Cuentan las crónicas de la Segunda Guerra Mundial que en el frente ruso, las francotiradoras del Ejército Soviético eran especialmente temidas y odiadas por los soldados de los ejércitos invasores. La puntería de éstas tenía efectos devastadores, ya que superaba generalmente a la de sus compañeros de armas. Todo se debía a algo muy sencillo. La capacidad pulmonar de las mujeres, al ser más pequeña que la de los hombres, permitían una respiración más contenida. Por lo tanto, sus disparos siempre ganaban en precisión, comparados con los de sus compañeros.

Lo relata el historiador Max Hastings en "Se desataron todos los infiernos". También nos recuerda Hastings que uno de los capítulos más siniestros de la historia del Ejército Rojo fue la nada infrecuente explotación sexual que ejercían los oficiales sobre sus subordinadas. Fue una de las sombras de la Gran Guerra Patriótica. Guerra que tuvo sus orígenes en un tratado infame entre el Tercer Reich alemán y la Unión Soviética y cuyo objetivo era el esclavizar y repartirse Polonia. En nombre de sus respectivos y brutales amos, Hitler y Stalin, lo firmaron en Moscú el 23 de agosto de 1939 Joachim von Ribbentrop, Ministro de Asuntos Exteriores del Reich y Viacheslav Molotov, su colega soviético. Una semana después comenzaría la invasión de Polonia, prólogo de la más terrible de todas las guerras.

Me vino todo esto a la memoria mientras paseaba por el paseo marítimo de mi pueblo, Marbella.
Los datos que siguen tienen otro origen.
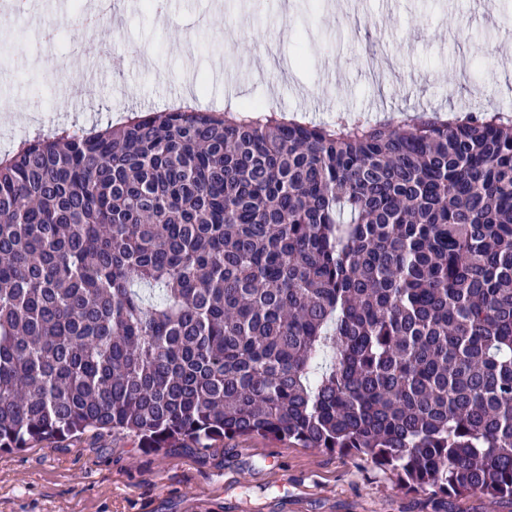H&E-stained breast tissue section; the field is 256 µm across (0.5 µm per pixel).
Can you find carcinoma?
Instances as JSON below:
<instances>
[{
    "label": "carcinoma",
    "mask_w": 512,
    "mask_h": 512,
    "mask_svg": "<svg viewBox=\"0 0 512 512\" xmlns=\"http://www.w3.org/2000/svg\"><path fill=\"white\" fill-rule=\"evenodd\" d=\"M109 434L260 437L512 512V119L193 106L22 140L0 452Z\"/></svg>",
    "instance_id": "cac0c4a2"
}]
</instances>
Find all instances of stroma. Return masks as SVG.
Returning a JSON list of instances; mask_svg holds the SVG:
<instances>
[{
  "label": "stroma",
  "mask_w": 512,
  "mask_h": 512,
  "mask_svg": "<svg viewBox=\"0 0 512 512\" xmlns=\"http://www.w3.org/2000/svg\"><path fill=\"white\" fill-rule=\"evenodd\" d=\"M39 12L0 29V150L21 135L26 111L43 126H106L118 109L163 111L193 69L197 102L222 110L261 103L312 124L363 111L393 121L405 111L512 108V0H167L158 25L149 0H130L113 49L152 55L126 79L109 60L83 100L64 106L59 65L81 71L66 24L74 0H36ZM61 20L54 45L39 25ZM237 73L226 97L215 67ZM0 512H433L394 476L366 463L261 438L152 453L104 435L70 445L0 453Z\"/></svg>",
  "instance_id": "35a3bbf8"
}]
</instances>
Las recientes lluvias habían limpiado la atmósfera hasta tal punto que bajo el tibio sol del mediodía se veían perfectamente las montañas de la otra orilla del Mediterráneo, el otro pilar de Hércules. Y el mar abierto parecía haberse convertido en un pacífico lago.
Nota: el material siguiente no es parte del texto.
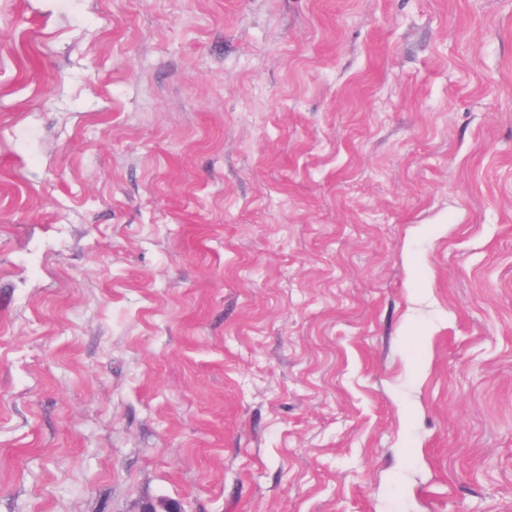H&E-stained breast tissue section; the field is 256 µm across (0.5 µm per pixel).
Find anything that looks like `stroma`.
Returning <instances> with one entry per match:
<instances>
[{"label": "stroma", "instance_id": "35a3bbf8", "mask_svg": "<svg viewBox=\"0 0 512 512\" xmlns=\"http://www.w3.org/2000/svg\"><path fill=\"white\" fill-rule=\"evenodd\" d=\"M512 512V0H0V512Z\"/></svg>", "mask_w": 512, "mask_h": 512}]
</instances>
De vez en cuando me pasaban pequeños grupos de atléticas jóvenes que con una marcha más que vigorosa desaparecerían rápidamente entre los paseantes. Me llegaban de vez en cuando girones de sus conversaciones. Era obvio por sus acentos que eran rusas. Me acordé de sus abuelas y bisabuelas, las que tuvieron un lugar destacado entre los millones de víctimas de aquellos tiempos de guerras monstruosas y atrocidades sin fin. Y pensé en las francotiradoras rusas. No pocas de ellas se suicidaban antes de ser capturadas por sus enemigos. Conocían las historias de horror sobre lo que podría ser su destino en el cautiverio genocida a las que las someterían sus verdugos.

Aquellas muchachas en flor que paseaban junto al mar proustiano, como tantos otros jóvenes de estos tiempos, cultivaban con tesón la buena forma física y las disciplinas que la hacían posible. Las observaba con respeto. Admiré la inmensa capacidad que pueden tener las mujeres para superar las tinieblas.

Como le ocurría a aquel civilizado maestro, Christian Dior, cuando las observaba en su elegante pasarela parisina, exhibiendo sus creaciones. Decía el maestro que a partir de los treinta y cinco años las mujeres ya son diosas imbatibles. Y suele ser en sus últimas fragilidades de juventud, donde el acero camuflado por sus supuestas debilidades se tensa, espléndido, como la vibrante cuerda de un arco. Los nazis y sus primos hermanos los estalinistas jamás lo hubieran entendido. En sus cerebros, parte de su lóbulo límbico ya había sido cercenado por sus respectivos sátrapas.